Are the rich really healthier?
If I told you that people of a high socioeconomic status live significantly longer than people of a low socioeconomic status, would you be surprised? Richer people also have lower rates of cancer and obesity while poorer people experience more infant mortality and cognitive degeneration as they age. When I first heard these facts, I admit that I was not surprised. I thought, “obviously it’s due to a mix of healthcare, lifestyle, and diet.” But, as I was convinced throughout an entire semester, it is not.

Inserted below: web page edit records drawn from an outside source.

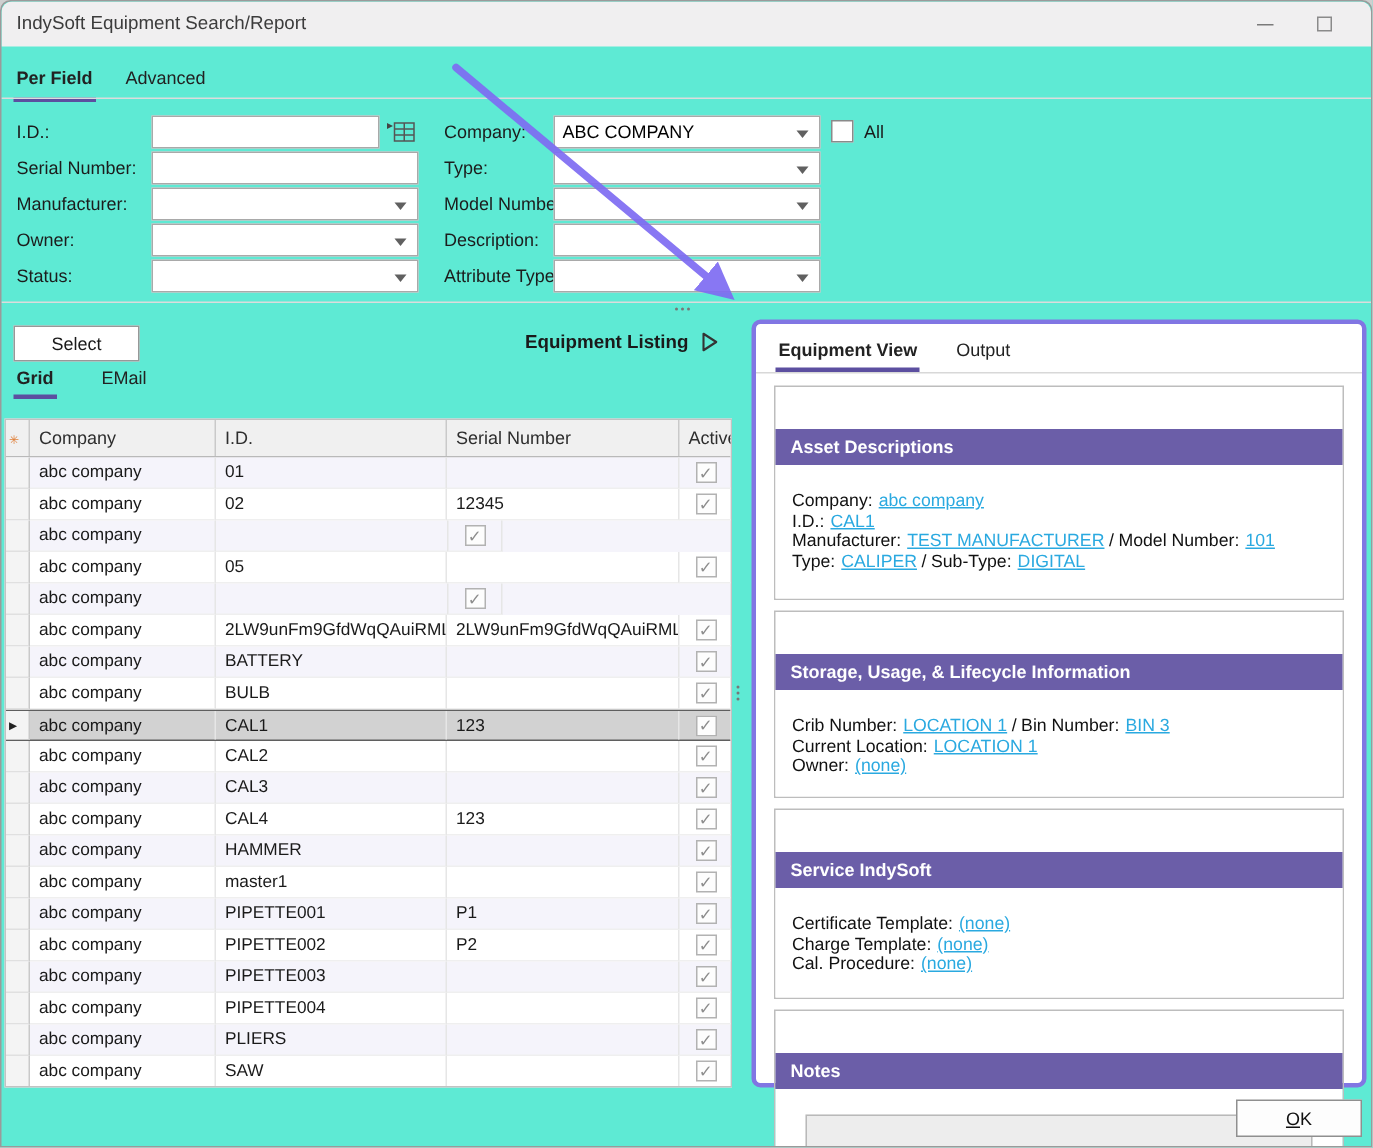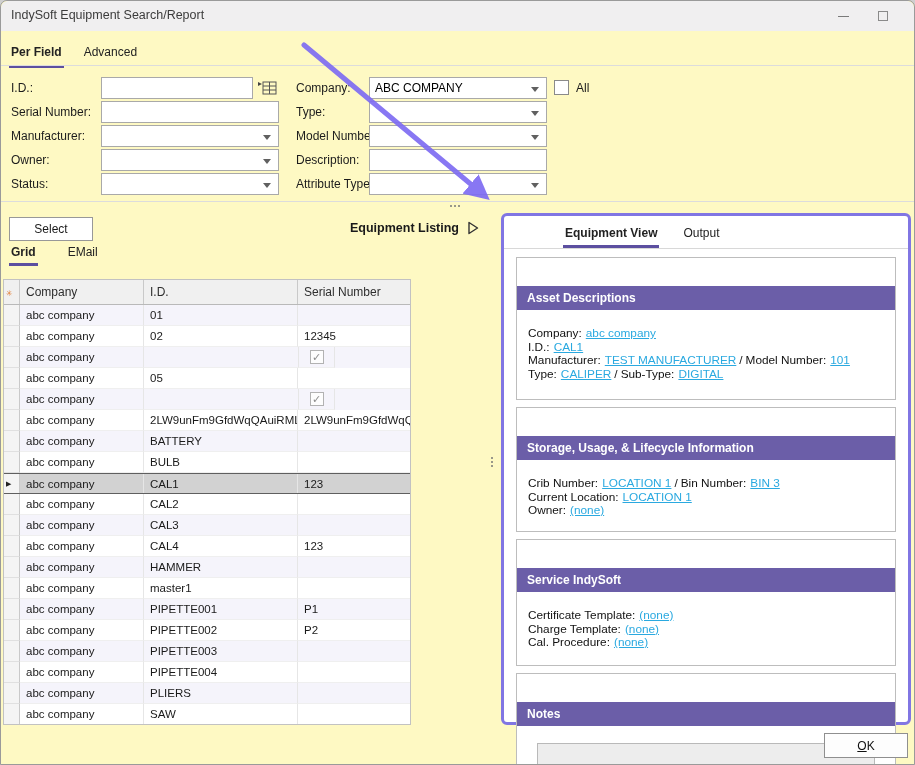--- a/index.html
+++ b/index.html
@@ -1,18 +1,18 @@
 <!DOCTYPE html>
 <html><head>
 <meta charset="utf-8">
 <style>
   html,body{margin:0;padding:0;background:#cfcfcf;}
   *{box-sizing:border-box;}
   .window{
-    position:relative;width:915px;height:765px;background:#fef9c3;
+    position:relative;width:915px;height:765px;background:#5eead4;
     font-family:"Liberation Sans","DejaVu Sans",sans-serif;font-size:12px;color:#1a1a1a;
     border:1px solid #9a9a9a;border-radius:7px 7px 0 0;overflow:hidden;
   }
   
   .titlebar{position:absolute;left:0;top:0;width:100%;height:30px;background:#f0eff0;border-radius:7px 7px 0 0;}
   .titlebar .title{position:absolute;left:10px;top:7px;font-size:12.5px;color:#3c3c3c;}
   .win-btn{position:absolute;top:6px;width:30px;height:18px;display:flex;align-items:center;justify-content:center;}
   .win-min{right:56px;} .win-max{right:16px;}
   .win-min i{display:block;width:11px;height:1px;background:#7a7a7a;}
   .win-max i{display:block;width:10px;height:10px;border:1px solid #8a8a8a;}
@@ -39,21 +39,21 @@
   
   .select-btn{position:absolute;left:8px;top:216px;width:84px;height:24px;border:1px solid #989898;background:#fff;
     display:flex;align-items:center;justify-content:center;font-size:12px;}
   .listing-head{position:absolute;left:300px;top:220px;width:178px;display:flex;align-items:center;justify-content:flex-end;gap:8px;}
   .listing-title{font-weight:bold;font-size:12.5px;}
   
   .grid-tabs{position:absolute;left:8px;top:243px;display:flex;gap:28px;}
   .gtab{padding:1px 2px 4px 2px;color:#222;}
   .gtab.active{font-weight:bold;border-bottom:3px solid #5c4fa0;}
   
-  .grid{position:absolute;left:2px;top:278px;width:408px;height:446px;border:1px solid #c2c2c2;background:#fff;overflow:hidden;}
+  .grid{position:absolute;left:2px;top:278px;width:485px;height:446px;border:1px solid #c2c2c2;background:#fff;overflow:hidden;}
   .ghead{display:flex;height:25px;background:#f0f0f0;border-bottom:1px solid #b9b9b9;font-size:12px;color:#2e2e2e;}
   .ghead .hcell{display:flex;align-items:center;padding-left:6px;border-right:1px solid #c9c9c9;overflow:hidden;white-space:nowrap;}
   .c0{width:16px;flex:none;padding-left:2px !important;}
   .c1{width:124px;flex:none;} .c2{width:154px;flex:none;} .c3{width:155px;flex:none;} .c4{width:36px;flex:none;}
   .star::before{content:"\2733";color:#e0813c;font-size:8px;}
   .grid-rows .grow{display:flex;height:21px;background:#fff;font-size:11.5px;}
   .grid-rows div.grow:nth-of-type(odd){background:#f5f4fb;}
   .grow .cell{display:flex;align-items:center;padding-left:6px;border-right:1px solid #e6e6e6;border-bottom:1px solid #efefef;overflow:hidden;white-space:nowrap;}
   .grow .rh{background:#f4f4f4;border-right:1px solid #c9c9c9;border-bottom:1px solid #e0e0e0;padding-left:2px;}
   .grow.selected{background:#d2d2d2 !important;border-top:1px solid #5f5f5f;border-bottom:1px solid #5f5f5f;height:21px;}
@@ -62,21 +62,21 @@
   .c-active{justify-content:center;padding-left:0 !important;}
   .cbx{width:14px;height:14px;border:1px solid #b2b2b2;background:#fdfdfd;display:flex;align-items:center;justify-content:center;color:#8d8d8d;font-size:11px;}
   .cbx.checked::after{content:"\2713";}
   
   .grip-v{position:absolute;left:490px;top:456px;display:flex;flex-direction:column;gap:2px;}
   .grip-v i{width:2px;height:2px;background:#777;border-radius:50%;}
   
   .panel{position:absolute;left:500px;top:212px;width:410px;height:512px;border:3px solid #8176e3;border-radius:6px;background:#fff;}
   .panel-tabs{display:flex;gap:22px;padding:9px 0 0 13px;border-bottom:1px solid #d8d8d8;}
   .ptab{padding:1px 2px 5px 2px;color:#222;}
-  .ptab.active{font-weight:bold;border-bottom:3px solid #5c4fa0;margin-left:46px;}
+  .ptab.active{font-weight:bold;border-bottom:3px solid #5c4fa0;}
   .panel-body{padding:8px 12px;display:flex;flex-direction:column;gap:7px;}
   .section{border:1px solid #bdbdbd;}
   .sec-head{height:24px;background:#6b5ea8;color:#fff;font-weight:bold;font-size:12px;display:flex;align-items:center;padding-left:10px;margin-top:28px;}
   .sec-body{background:#fff;padding:17px 10px 0 11px;font-size:11.8px;line-height:13.6px;}
   .sec-asset .sec-body{height:89px;} .sec-storage .sec-body{height:71px;} .sec-service .sec-body{height:73px;} .sec-notes .sec-body{height:112px;padding:17px 20px 0 20px;}
   .plabel{color:#111;}
   .plink{color:#2aa9e0;text-decoration:underline;margin-left:4px;cursor:pointer;}
   .psep{margin:0 3px;color:#111;}
   .notes-box{width:100%;height:87px;background:#ededed;border:1px solid #b9b9b9;}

The palpable disparity in health between the haves and have-nots of society is not just due to the fact that the poor are more likely to smoke or unable to afford an $8 kale juice every morning. To prove it to you, let me talk about one monumental study — The Whitehall Study. In late 20th century London, researchers investigated the social and behavioral actions of thousands of government employees. They also monitored their health and mortality, following them over dozens of years. In order to find out if health was simply a matter of lifestyle choices, they controlled for dozens of risk factors including obesity, drug use, smoking, amount of exercise, and height. What they found was startling. Even after controlling for these variables, they found that people with the lowest income jobs, such as the janitors and doormen, had a mortality rate 3x that of the people with high income jobs. Similar studies have been conducted on this topic, and countries everywhere have found the same result: rich people are healthier and live longer.
So what is causing this huge difference in health between the rich and the poor? There has to be some underlying cause of this severe disadvantage in health… In my future writings, I hope to explore the past and current literature on this topic, something not completely resolved in the world. Perhaps it is due to stress and stress-induced high cortisol levels. Perhaps it is due to self-esteem and its physiological effect. Or maybe even education. More likely, it is due to a whole spectrum of biological, social, and psychological factors.
Okay, so now we see there’s a problem. But what can we do to solve it? Are there ways to close the “Health Gap,” as Professor of Epidemiology and Public Health Sir Michael Marmot calls it? It turns out that there are so many passionate people in the world striving to close the gap, and I hope to explore the methods and people behind the effort. I hope to be able to use my combination of health Psychology, the class where I first learned of this phenomenon, and my background working in hospitals to try and shape this issue for my readers.
Dr. Martin Luther King Jr. once said, “Of all the forms of inequality, injustice in health is the most shocking and inhumane.” Although the racial discrimination Dr. King was referring to is very much alleviated, his quote still bears significance. There is still a great injustice in health and healthcare in modern society, and in all countries.